Mi madre no sabía muy bien como explicármelo pero intentó tranquilizarme aunque ella misma no parecía demasiado convencida de a dónde nos había llevado el destino en esa ocación.

Recuerdo que cuando me levantaba de la cama los fines de semana y miraba por la ventana me encontraba con columnas de humo subiendo desde Renteria y los barrios del puerto. También quedaron para siempre guardados en mi retina autobuses en llamas en mitad de la noche, autobuses atravesados en el bulevar de San Sebastían, antidisturbios moliendo literalmente a palos a personas mayores, coches reventados..... y también el sonido de disparos al ir a la parada del autobús, fines de semana larguísimos por huelgas generales, pintadas amenazantes en la portería del edificio.

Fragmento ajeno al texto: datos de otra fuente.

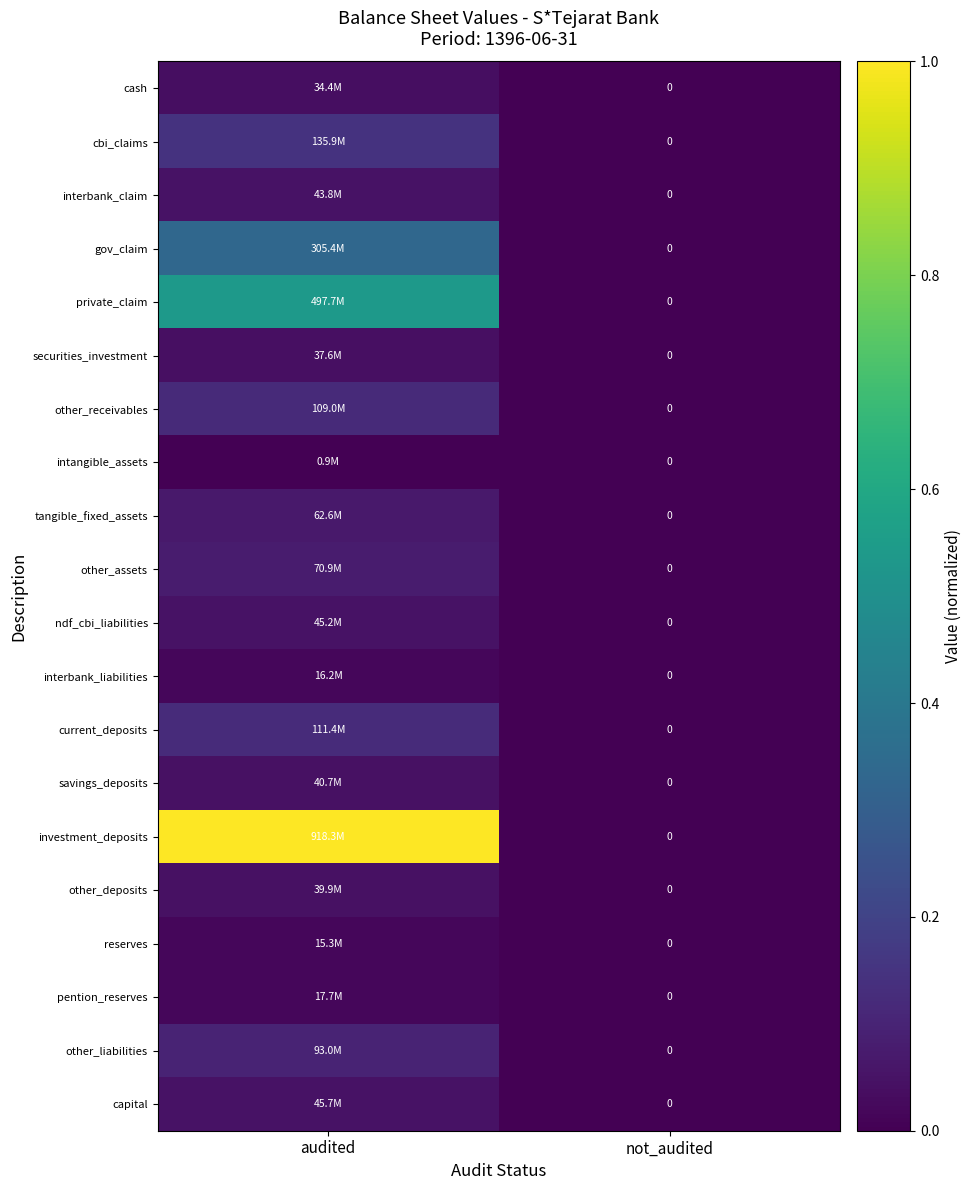

Which series has the largest total across all categories?

investment_deposits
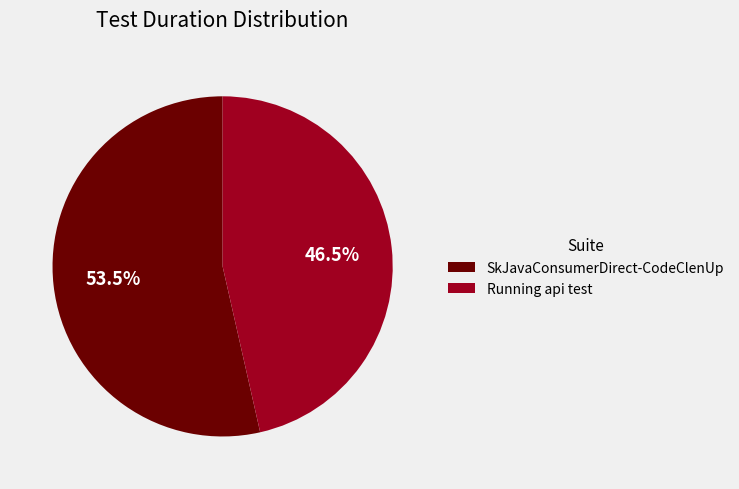

Rank the categories by value from highest to lowest.

SkJavaConsumerDirect-CodeClenUp, Running api test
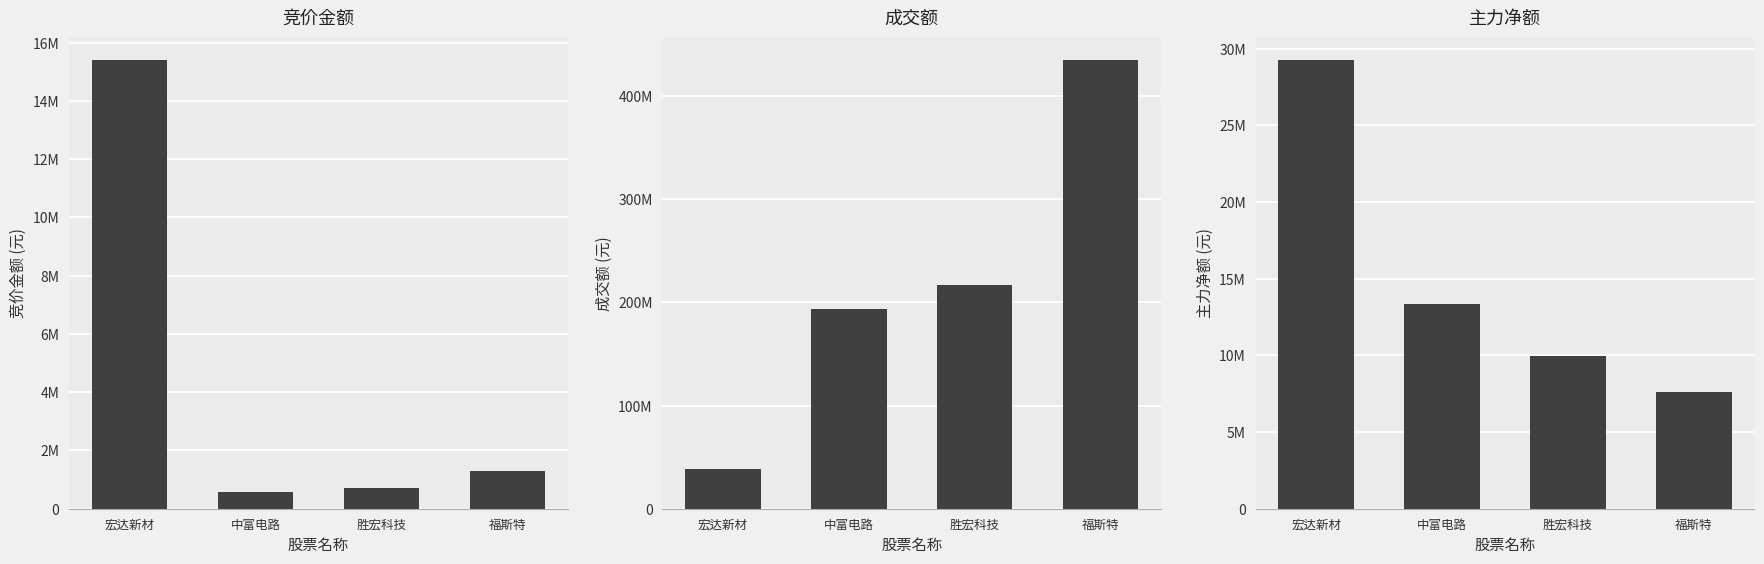

Reading left to right, what are all the values shown in this chart?

竞价金额: 15408360	567765	709325	1286568
成交额: 38450970	193159326	216502972	435133764
主力净额: 29276910	13359021	9986079	7589899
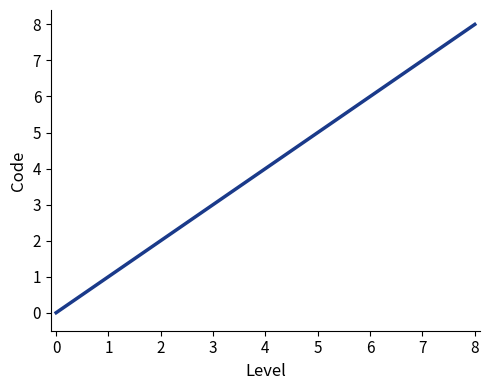

At which label is the value closest to 4?

2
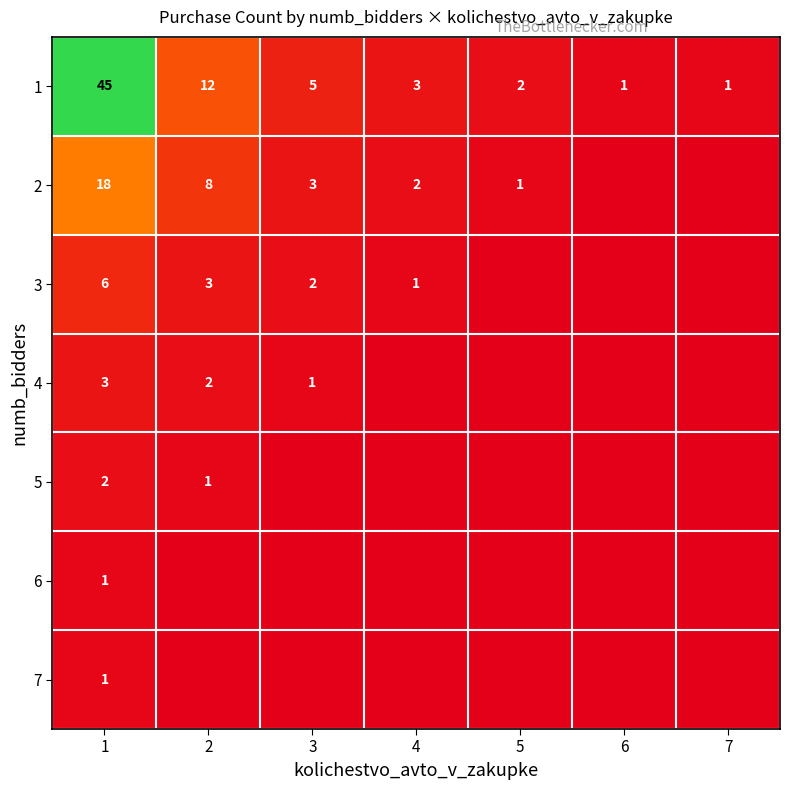

Count the number of categories in the chart.

7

Manifestaciones, banderas, controles policiales y militares y la sensación que ahi pasaba algo muy raro. Era solo la visión de un chiquillo recién llegado a San Sebastián.

Cinco años más tarde nuestros pasos volvieron a dirigirnos más al sur. Volví a San Sebastian en un par de ocasiones, ahora ya hace más de 15 años que no lo piso. Pero sigo recordando con gran cariño, el mercado de la Brecha, el Paseo Nuevo, sus montes, la isla Santa Clara, el paseo de la Concha, los paseos a Pasajes en bicicleta, los fines de semana rodeados de naturaleza y verde. Sus risas, sus gentes los fines de semana llenando la parte vieja a base de pintxos y txakoli, los partidos en el estadio de Atocha, tengo ganas de volver.

También recuerdo la multitud de manifestaciones en Madrid, los primeros gritos de "Vascos si, ETA no", la rabia e indignación ante la muerte de Tomás y Valiente,mi estupor ante el asesinato de Miguel Angel Blanco cuando me entere en Marrakech.

Parece que por fin desaparece el último resquicio del franquismo, su última herencia, su ultimo legado involuntario, su ultimo sinsentido en un país democrático. Parece que por fin los asesinos se han dado cuenta que las pistolas no pueden nunca sustituir a las palabras en una democracia. Más vale tarde que nunca. Miles de personas van a dormir mucho mejor a partir de ahora, hoy es un gran día.